The convention began Wednesday with pre-convention workshops, with sessions beginning Thursday morning. I, however, did not arrive until Thursday afternoon, just in time to make it for the last session of the day.
I had hoped to attend one of Thursday's featured session, "Gateways to Leadership: A Reflective Roundtable on Opportunities Within NCTE and CCCC," a session designed "to help conferece attendees think about ways in which they might seek out and occupy small or large leadership roles," but the session was double booked, and no one quite seemed to know how to resolve it - and the group kept up and walking off, without making general announcements, so I gave up trying to figure out where they might be headed.

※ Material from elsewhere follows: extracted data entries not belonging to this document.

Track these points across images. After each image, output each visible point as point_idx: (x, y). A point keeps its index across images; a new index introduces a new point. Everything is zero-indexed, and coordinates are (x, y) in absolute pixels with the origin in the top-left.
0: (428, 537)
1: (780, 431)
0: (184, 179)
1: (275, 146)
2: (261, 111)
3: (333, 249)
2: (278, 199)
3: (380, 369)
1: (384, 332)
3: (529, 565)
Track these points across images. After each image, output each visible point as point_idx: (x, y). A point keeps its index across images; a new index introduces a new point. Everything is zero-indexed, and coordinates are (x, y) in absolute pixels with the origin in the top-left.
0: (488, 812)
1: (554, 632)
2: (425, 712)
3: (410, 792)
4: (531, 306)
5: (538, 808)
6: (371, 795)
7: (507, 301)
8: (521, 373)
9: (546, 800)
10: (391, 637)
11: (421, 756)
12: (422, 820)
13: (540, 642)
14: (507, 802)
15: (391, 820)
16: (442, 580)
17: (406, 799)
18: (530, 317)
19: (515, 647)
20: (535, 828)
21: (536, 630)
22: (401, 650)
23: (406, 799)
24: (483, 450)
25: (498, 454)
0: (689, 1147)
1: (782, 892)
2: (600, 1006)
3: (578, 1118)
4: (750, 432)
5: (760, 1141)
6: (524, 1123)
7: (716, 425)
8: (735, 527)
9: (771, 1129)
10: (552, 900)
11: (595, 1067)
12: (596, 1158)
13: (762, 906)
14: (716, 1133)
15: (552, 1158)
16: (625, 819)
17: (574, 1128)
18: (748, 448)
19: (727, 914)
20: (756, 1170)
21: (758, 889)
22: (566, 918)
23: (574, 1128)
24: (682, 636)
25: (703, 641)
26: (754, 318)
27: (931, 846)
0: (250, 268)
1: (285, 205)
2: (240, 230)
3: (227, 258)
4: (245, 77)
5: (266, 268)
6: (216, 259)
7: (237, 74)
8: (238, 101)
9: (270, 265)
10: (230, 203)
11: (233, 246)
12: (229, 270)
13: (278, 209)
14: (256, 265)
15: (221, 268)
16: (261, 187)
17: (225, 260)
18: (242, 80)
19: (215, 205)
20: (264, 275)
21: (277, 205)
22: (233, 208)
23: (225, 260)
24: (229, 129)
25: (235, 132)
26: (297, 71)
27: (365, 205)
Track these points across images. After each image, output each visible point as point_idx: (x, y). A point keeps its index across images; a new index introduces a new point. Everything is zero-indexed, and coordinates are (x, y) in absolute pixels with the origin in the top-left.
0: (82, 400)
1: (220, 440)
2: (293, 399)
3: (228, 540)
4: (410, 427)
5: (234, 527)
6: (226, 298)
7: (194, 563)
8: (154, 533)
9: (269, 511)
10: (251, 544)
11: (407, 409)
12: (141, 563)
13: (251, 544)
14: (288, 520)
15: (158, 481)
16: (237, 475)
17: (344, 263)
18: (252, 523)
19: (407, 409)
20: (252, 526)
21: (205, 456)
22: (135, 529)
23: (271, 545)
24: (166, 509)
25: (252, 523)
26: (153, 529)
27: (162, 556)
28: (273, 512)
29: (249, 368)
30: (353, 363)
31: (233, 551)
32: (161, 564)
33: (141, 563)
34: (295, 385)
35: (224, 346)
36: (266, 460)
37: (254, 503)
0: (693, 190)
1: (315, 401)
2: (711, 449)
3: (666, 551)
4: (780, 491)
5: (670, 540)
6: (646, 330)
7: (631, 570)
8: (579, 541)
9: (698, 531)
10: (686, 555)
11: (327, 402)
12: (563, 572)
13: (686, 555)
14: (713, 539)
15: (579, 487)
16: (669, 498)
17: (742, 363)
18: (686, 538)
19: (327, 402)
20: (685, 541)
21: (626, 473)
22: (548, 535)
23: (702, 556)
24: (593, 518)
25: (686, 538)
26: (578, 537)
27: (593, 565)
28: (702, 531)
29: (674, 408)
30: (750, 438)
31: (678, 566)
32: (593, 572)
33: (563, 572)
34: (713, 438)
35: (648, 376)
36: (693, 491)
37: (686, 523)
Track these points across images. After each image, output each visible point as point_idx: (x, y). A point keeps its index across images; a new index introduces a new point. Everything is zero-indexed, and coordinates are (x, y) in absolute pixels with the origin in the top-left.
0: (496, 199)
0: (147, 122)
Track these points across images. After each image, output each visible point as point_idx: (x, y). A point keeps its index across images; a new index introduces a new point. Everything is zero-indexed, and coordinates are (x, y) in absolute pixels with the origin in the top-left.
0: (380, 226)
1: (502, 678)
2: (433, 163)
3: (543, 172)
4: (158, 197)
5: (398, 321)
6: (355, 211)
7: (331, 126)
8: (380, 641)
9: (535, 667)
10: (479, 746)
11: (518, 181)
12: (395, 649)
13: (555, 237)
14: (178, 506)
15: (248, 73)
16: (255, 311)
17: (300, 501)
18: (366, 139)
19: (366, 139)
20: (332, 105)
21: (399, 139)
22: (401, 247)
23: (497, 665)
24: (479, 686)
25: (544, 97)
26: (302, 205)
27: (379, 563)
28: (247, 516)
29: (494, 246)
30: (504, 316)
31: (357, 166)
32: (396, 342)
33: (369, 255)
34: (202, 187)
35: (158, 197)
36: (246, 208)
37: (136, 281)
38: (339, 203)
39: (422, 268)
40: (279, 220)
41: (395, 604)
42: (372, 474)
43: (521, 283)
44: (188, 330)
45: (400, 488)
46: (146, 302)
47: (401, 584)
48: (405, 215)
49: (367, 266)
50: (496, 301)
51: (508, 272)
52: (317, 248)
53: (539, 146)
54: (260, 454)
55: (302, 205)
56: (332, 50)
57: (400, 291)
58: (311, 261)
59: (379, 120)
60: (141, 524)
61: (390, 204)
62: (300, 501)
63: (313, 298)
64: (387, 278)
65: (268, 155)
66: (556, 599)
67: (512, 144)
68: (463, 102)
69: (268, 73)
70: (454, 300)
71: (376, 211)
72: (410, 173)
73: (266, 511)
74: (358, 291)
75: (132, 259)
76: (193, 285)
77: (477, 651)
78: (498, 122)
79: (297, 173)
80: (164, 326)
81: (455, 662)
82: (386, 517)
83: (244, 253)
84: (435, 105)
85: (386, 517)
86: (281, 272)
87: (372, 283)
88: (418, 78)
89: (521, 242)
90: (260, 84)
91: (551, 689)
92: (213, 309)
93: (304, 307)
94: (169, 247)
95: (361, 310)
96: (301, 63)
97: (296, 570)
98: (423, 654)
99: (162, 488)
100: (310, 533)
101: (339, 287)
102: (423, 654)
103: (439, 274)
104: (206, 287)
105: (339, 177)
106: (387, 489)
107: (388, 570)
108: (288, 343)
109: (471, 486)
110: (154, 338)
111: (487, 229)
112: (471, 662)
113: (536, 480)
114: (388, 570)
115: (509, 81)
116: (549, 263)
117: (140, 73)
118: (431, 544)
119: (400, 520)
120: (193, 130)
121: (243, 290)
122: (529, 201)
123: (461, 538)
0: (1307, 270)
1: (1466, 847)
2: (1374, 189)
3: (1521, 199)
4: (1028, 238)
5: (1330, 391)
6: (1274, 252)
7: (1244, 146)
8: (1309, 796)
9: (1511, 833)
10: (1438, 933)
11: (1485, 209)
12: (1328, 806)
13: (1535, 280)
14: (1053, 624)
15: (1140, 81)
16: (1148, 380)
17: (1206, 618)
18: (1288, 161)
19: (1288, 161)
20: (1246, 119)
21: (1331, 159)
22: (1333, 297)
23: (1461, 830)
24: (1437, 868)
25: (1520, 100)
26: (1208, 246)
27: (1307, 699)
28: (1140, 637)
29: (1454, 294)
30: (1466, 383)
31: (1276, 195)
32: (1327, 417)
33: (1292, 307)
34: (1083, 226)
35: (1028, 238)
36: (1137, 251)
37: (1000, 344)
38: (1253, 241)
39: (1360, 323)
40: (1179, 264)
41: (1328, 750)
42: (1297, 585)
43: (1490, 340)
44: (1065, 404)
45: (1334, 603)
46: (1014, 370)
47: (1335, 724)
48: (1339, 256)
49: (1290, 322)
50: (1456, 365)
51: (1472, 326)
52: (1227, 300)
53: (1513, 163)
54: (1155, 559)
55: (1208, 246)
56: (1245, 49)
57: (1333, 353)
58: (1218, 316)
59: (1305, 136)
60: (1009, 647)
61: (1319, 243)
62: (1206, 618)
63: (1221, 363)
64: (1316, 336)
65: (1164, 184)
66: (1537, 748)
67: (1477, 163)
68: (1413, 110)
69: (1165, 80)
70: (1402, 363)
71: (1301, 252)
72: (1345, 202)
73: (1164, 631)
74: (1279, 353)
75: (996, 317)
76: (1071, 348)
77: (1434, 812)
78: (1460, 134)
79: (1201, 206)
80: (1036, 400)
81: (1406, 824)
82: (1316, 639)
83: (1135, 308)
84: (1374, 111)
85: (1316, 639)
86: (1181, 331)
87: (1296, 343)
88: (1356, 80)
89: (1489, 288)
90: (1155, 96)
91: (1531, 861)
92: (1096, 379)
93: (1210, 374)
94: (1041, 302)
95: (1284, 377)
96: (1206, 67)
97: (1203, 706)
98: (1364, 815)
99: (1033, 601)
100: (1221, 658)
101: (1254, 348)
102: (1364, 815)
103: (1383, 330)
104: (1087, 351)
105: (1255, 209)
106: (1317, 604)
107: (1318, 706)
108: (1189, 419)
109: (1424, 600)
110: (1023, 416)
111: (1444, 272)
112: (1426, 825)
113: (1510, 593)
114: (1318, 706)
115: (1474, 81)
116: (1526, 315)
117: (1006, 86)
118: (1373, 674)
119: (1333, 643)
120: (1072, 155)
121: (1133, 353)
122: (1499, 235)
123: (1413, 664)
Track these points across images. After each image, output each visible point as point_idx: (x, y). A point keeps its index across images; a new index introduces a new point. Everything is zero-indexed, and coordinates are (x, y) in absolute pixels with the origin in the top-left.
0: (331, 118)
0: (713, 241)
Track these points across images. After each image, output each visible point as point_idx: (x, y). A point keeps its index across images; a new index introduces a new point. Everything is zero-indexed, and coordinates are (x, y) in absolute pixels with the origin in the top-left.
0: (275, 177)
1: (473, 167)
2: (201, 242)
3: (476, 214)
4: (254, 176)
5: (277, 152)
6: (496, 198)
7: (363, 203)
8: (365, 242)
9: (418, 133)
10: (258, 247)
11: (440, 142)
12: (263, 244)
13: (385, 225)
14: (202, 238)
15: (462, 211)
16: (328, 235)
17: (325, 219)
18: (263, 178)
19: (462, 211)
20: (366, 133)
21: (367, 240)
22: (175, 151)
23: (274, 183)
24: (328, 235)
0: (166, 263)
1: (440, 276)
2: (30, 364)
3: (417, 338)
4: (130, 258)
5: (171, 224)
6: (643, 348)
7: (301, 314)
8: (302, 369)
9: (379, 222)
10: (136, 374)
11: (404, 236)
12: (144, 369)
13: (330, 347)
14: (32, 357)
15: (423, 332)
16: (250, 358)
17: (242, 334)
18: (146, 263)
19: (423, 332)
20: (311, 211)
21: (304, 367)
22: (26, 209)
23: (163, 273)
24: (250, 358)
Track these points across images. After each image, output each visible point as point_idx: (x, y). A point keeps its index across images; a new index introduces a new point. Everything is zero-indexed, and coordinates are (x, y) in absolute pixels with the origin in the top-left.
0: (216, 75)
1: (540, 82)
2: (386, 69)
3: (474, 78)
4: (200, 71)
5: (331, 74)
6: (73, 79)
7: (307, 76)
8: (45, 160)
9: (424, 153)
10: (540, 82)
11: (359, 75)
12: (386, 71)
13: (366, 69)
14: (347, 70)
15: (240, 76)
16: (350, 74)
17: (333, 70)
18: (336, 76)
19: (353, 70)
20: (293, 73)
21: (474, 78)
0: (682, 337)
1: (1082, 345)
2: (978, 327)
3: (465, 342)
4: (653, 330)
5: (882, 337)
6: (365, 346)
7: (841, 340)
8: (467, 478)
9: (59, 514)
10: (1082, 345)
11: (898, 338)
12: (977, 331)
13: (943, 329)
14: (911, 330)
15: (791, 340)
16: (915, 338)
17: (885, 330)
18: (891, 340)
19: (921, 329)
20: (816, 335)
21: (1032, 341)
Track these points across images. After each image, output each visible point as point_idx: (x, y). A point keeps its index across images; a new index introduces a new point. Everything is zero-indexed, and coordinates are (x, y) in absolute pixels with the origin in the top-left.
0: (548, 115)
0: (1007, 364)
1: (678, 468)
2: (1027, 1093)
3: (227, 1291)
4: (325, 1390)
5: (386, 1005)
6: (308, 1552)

Instead, I randomly wandered into what turned out to be an interesting session: "Online Instruction: Teachers, Assessment, and The Writing Center." I missed part of the first presentation, the result of which led to my missing his key points, but the other two speakers had some interesting points. Nanelle Norcross of Western Illinois University spoke of the benefits of serving contemporary students in the online writing center, opining that the availability of online tutoring sources and resources allowed for students to develop and strenghten different skills. Furthermore, the availability of online tutoring, and well-trained tutors, reached another segment of students who might not otherwise have persused help. And Tim Jensen of Ohio State had used online surveys extensively in his composition courses, namely as a means to get his students more involved and have them take more ownership for their learning, thereby creating a more collaborative learning environment within his classes.